PITTSBURGH (KDKA) – After the Air Quality Index showed that the Clairton and Liberty areas had some of the worst conditions in the nation last week, the Allegheny County Health Department says it’s launching efforts to combat weather-related pollution events.
On Dec. 24 and Dec. 25, a Code Orange Air Quality Action Day was issued for the Liberty-Clairton area. A Code Orange means there’s an unhealthy pollution level for sensitive people, the state Department of Environmental Protection explained.
Allegheny County Health Department Interim Director Ronald A. Sugar says in a statement the area experienced “strong and lengthy temperature inversions” last week. These inversions are caused by extreme weather like light wind, heavy fog and a warm front.

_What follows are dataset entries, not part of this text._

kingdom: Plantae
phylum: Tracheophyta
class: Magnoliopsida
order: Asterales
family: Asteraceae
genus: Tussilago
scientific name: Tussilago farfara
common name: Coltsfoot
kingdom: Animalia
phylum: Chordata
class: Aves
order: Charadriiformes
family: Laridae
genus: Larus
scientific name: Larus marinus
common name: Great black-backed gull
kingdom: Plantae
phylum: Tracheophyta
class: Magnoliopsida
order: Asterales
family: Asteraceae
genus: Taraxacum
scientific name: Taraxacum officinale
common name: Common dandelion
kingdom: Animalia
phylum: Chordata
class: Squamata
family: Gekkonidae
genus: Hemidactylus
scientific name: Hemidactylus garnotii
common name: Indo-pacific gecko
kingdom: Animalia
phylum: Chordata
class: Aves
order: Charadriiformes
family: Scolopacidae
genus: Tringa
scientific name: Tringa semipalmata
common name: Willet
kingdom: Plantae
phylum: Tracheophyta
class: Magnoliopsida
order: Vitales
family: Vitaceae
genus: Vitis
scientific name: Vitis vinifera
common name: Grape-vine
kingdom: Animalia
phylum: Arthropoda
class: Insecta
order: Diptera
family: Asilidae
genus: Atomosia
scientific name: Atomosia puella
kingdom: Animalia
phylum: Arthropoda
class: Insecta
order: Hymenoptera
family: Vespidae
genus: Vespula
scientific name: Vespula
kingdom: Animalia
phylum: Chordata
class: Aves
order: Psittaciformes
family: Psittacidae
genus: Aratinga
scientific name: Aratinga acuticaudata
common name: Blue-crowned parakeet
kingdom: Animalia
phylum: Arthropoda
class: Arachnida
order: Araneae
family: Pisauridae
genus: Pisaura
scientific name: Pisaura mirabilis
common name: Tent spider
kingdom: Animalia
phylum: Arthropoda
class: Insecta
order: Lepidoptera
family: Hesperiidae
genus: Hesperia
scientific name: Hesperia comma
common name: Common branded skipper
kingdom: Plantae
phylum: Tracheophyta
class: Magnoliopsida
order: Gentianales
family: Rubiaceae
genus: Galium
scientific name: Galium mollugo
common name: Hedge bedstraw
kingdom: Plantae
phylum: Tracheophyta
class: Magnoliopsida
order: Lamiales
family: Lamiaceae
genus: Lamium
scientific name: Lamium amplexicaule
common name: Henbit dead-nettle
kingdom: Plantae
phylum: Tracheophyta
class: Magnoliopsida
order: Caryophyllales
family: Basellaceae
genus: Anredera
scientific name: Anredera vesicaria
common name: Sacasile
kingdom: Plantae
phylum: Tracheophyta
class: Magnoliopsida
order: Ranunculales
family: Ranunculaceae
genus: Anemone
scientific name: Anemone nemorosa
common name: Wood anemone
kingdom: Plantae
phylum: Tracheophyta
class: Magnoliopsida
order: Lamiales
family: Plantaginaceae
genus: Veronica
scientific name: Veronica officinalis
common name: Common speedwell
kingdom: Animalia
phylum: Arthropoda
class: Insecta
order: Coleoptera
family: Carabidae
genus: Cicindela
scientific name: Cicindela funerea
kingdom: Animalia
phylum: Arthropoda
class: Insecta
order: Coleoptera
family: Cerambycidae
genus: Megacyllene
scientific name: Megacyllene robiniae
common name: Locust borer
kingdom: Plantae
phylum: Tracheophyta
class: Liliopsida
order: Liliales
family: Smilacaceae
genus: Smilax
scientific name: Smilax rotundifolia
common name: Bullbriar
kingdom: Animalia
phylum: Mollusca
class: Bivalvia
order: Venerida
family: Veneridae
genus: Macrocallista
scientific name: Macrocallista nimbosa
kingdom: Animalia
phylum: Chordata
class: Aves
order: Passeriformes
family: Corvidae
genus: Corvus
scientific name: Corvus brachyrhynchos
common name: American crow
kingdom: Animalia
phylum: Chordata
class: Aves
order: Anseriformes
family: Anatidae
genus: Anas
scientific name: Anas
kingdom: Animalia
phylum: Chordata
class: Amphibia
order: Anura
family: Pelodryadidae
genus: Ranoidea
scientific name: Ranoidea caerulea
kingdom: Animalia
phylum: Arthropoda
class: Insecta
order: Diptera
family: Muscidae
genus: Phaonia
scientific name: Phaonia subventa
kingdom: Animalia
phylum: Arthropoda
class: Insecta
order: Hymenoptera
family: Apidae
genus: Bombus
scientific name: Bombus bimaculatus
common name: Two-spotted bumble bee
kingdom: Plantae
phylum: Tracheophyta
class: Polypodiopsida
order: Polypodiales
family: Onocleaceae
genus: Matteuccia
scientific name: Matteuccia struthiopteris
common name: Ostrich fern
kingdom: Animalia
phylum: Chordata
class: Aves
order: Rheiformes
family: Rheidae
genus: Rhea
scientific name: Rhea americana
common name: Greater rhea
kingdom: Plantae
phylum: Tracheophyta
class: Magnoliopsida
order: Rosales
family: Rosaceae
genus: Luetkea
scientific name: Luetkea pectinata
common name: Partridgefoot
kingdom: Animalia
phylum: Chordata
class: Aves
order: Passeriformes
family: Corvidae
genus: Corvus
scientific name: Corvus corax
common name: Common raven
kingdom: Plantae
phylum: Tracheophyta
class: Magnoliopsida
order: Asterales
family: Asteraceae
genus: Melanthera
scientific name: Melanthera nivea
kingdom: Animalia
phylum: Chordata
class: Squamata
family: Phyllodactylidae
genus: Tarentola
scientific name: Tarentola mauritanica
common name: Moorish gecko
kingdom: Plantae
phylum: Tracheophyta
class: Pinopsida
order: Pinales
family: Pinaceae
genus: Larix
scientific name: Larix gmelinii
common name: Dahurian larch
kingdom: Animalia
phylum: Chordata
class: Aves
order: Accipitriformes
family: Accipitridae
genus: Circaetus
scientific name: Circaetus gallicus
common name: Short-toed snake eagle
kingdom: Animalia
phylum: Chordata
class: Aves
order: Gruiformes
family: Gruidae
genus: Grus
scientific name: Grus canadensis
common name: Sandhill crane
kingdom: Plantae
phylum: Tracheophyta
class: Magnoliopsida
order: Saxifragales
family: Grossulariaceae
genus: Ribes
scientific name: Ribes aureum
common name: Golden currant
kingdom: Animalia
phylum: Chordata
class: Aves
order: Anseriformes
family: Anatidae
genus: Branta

This then causes pollutants to be trapped closer to the surface.
In the past 10 years, the health department says there were four weather-related events similar to the ones last week, while there were two in 2019 alone.
Sugar says the county health department recognizes the increase of these temperature inversions is associated with climate change.
Residents and activists say the weather isn’t the only factor involved in poor air quality.
Matthew Mehalik, the executive director of the Breathe Project, said even though the weather has an impact on the amount of pollution emitted by the Clairton Coke Works plant, the weather isn’t what is actually causing the pollution.
He says it’s the emissions from the coke plant that accumulate and don’t get blown away.
They stick around and cause health problems for people.
“We suspect that if the weather changes, when there’s more wind, it helps to blow pollution away. But the weather shouldn’t really be a control strategy for protecting our health in Allegheny County. We really need leadership to step up and say this is not acceptable,” Mehalik told KDKA last week.
On Thursday, the Allegheny County Health Department announced three steps that will be taken to combat these “health-threatening, weather-related pollution events.”
The three steps: air quality regulation aimed at emission mitigation requirements during temperature inversions, building infrastructure to forecast inversion events and working with local and federal officials to improve air quality.